Let’s start with a few examples that can introduce us to the point.

Let’s take the material world and focus on an extremely simple case.

One object. Imagine a simple object. In the void. Totally isolated from the rest of the universe.

Imagine two forces. An “active” force, pushing in one direction, and a “negative” force, pushing toward the opposite direction, or “resisting.” The object would accelerate linearly, if one force prevails, or stays still, if the two forces compensate.

The resulting movement is not particularly interesting. Nothing “happens,” actually. This infinite translation has no value by itself.

But imagine now a third force, different in nature. Maybe momentum, a rotating force. That could add interesting variations.

Let’s see it better with a particular case, a rotating wheel.

Gravity, the active force, pushes downward. The ground “resists” upward.

Nothing interesting happens. Actually, everything is stuck.

But if you add rotation – by pushing the hub forward, or with a rotational force, maybe inclining the surface – the wheel moves.

The active and the resisting forces create friction. Thanks to friction, the wheel can advance.

The active force pushes. The passive force resists. The “neutral” force lets things unstuck.

Life

Let’s elaborate a bit.

Imagine a plant, growing.

There’s an active force pushing for growth, adding material and dimensions. It’s a “complex” force, of course, but this doesn’t change its nature of being the “active” force.

Then you have a resisting force. The one that tends to leave things as they are. Inertness.

But “growth” versus “still life” wouldn’t give shape to the plant.

You need a different force. Different in nature. The one which shapes the plant. Not pushing, nor resisting; driving.

I know that those three forces sound distant from the actual complexity. And that’s true. Models are a useful simplification of reality. Think of those three forces as a model. But a model which is core to everything that happens.

A law.

However, we still have to see where it shows its usefulness.

Humans

It’s hard to imagine forces, when it comes to the human mind. But don’t try to understand a complex situation, in the beginning.

Let’s imagine a strong emotion. Fear. The active force wanting you to escape. And a passive force – weak, in this case – resisting rash gestures.

How do you fight fear? Not with those two forces. The active force – the instinctive reaction – is already at work. The passive force – made of laziness, will, and maybe prudence – is too weak, overcome by instincts evolved in a million years.

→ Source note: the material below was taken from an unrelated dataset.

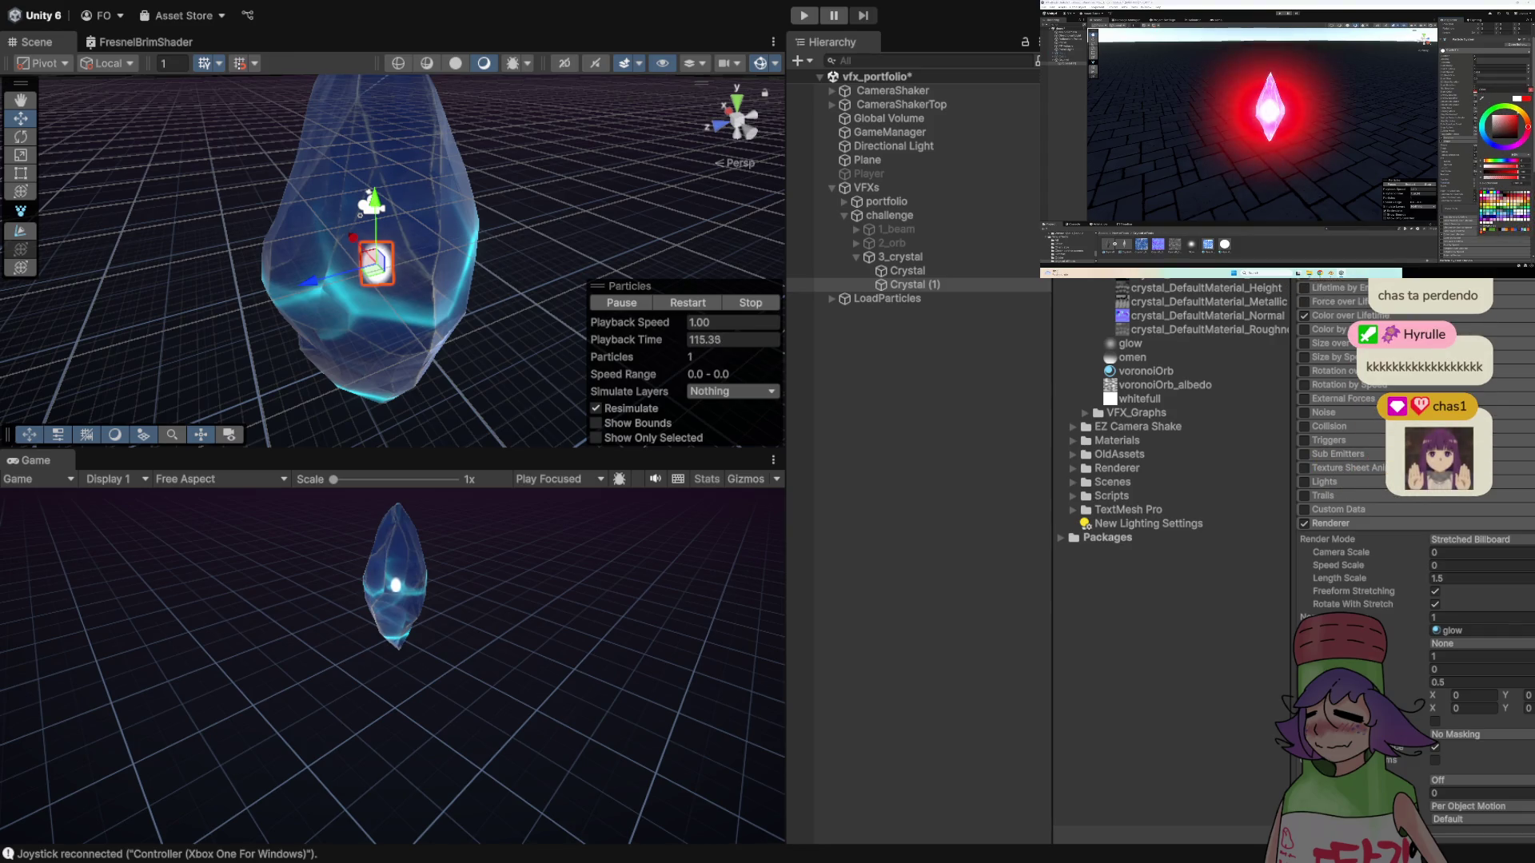
scroll(1414, 560, "up", 5)
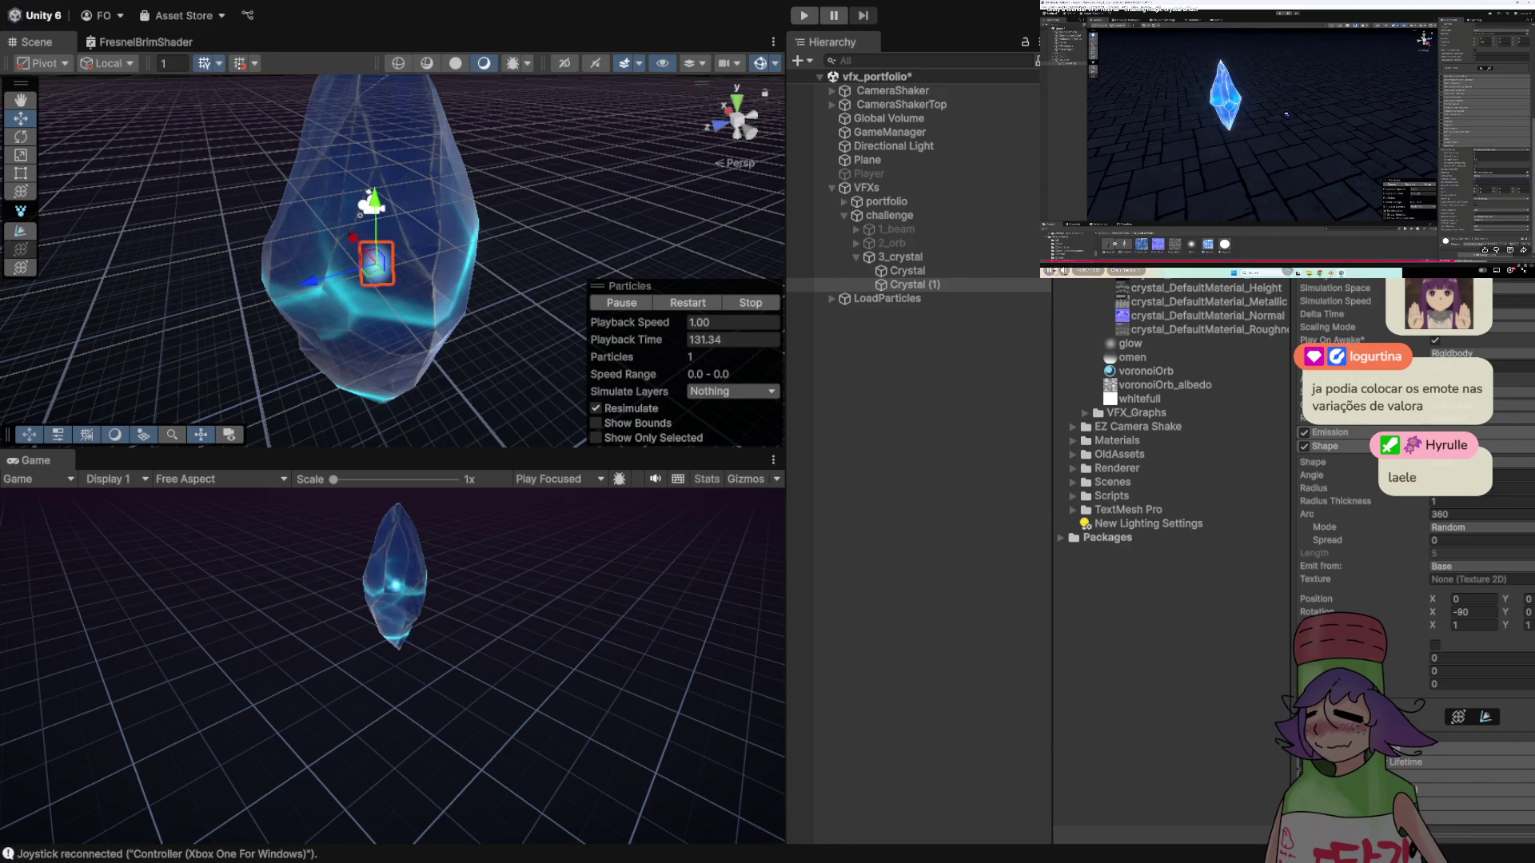
scroll(1414, 479, "down", 2)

You need knowledge, awareness of what’s happening and how to drive things for the best, to avoid plain automatic evolution of what’s going on.

With knowledge, you know what the real threat is. It will put things in perspective, offer a solution, even shape different reactions, with time. It will help the resisting force, in this case, and will drive how things can evolve.

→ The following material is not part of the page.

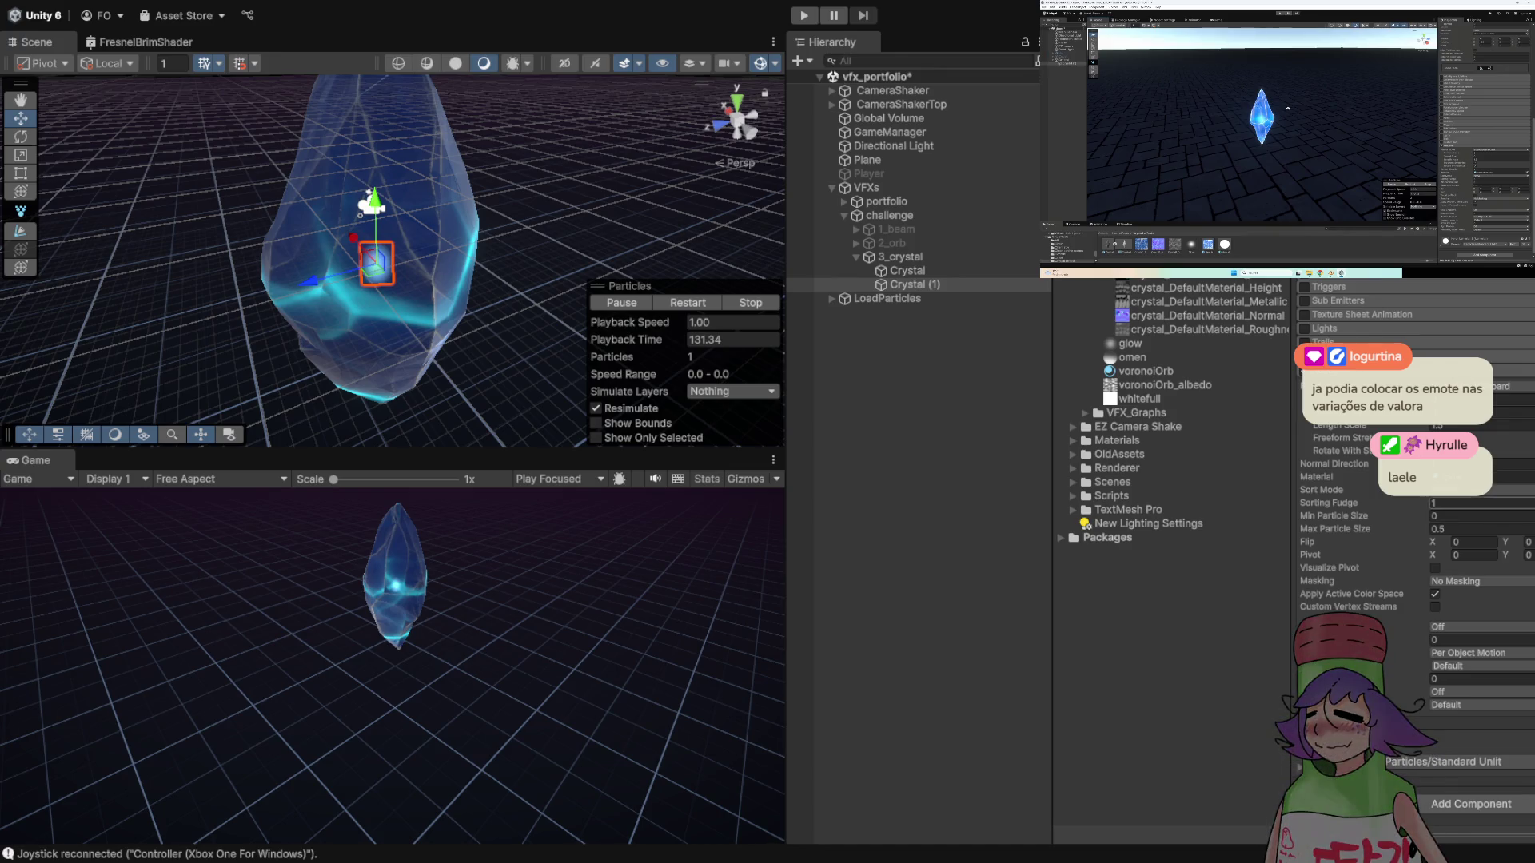
type("5")
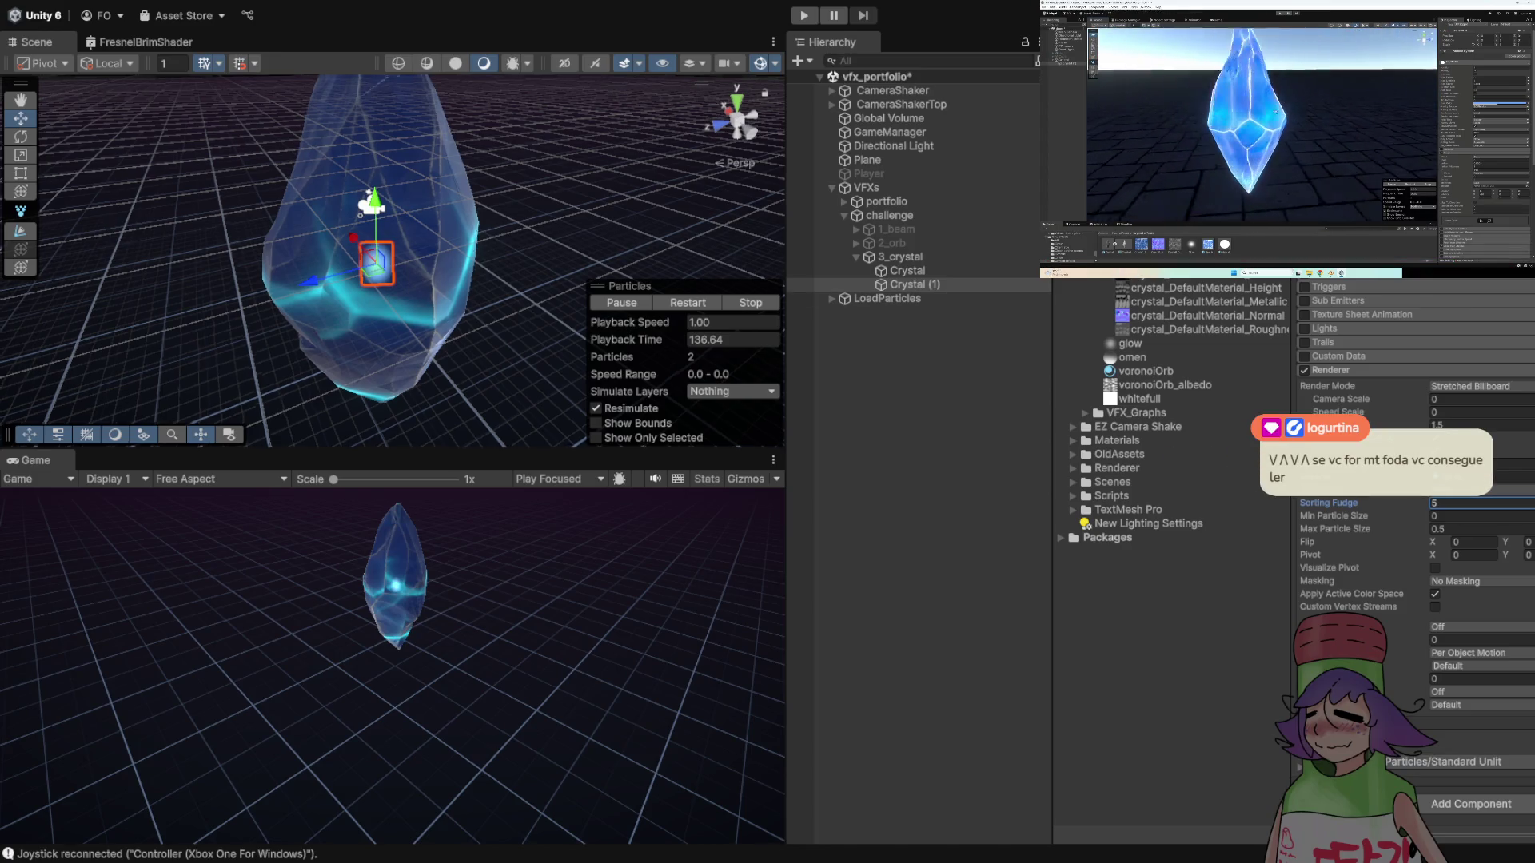
- Confirm Sorting Fudge 5, orbit around the crystal, and inspect glow.mat and the glow texture
key("Return")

If you don’t know what the active and passive force are, you can’t introduce the third force. If you don’t introduce the third force, you’re at the mercy of automatic reactions.

Of course, I’m simplifying, here. The third force can be a mixture of knowledge and will, for example. Or practice. Or another emotion. An external event. An extra effort. A friend. It depends.

Not only identifying the three forces is key to understanding how things work, but it’s essential to get unstuck.

When you get stuck, the third force is not working. Or it’s of the wrong type. The law of three tells you that a third force is missing, that strengthening one of the two forces already at work won’t do.

The interaction of the three forces can be seen, especially in the case of human nature, as a transformational process made of three steps: affirmation, denial, reconciliation – where reconciliation corresponds to the force that brings “harmony.”

Now think about more complex scenarios.

At the scale of “purpose,” anything automatic in your life misses the third force. It’s just a clash of opposing forces. So, nothing really “happens.” Things change, but nothing happens in terms of what you want to happen. Things go in random ways.

You need a third force, the one that turns the clash into dynamics, into a meaningful process. And often, a conscious effort is the third force that we miss.

Anything else

Society, art, science, evolution. Anything that “happens,” that’s not standing still or shifting automatically, is subject to the law of three.

That’s not the only law that helps explain the universe and humans. But seeing the three forces is key to understanding what’s happening.

It’s not just a matter of perspective. The law of three is also a tool in your box. The one that helps make things happen or get unstuck.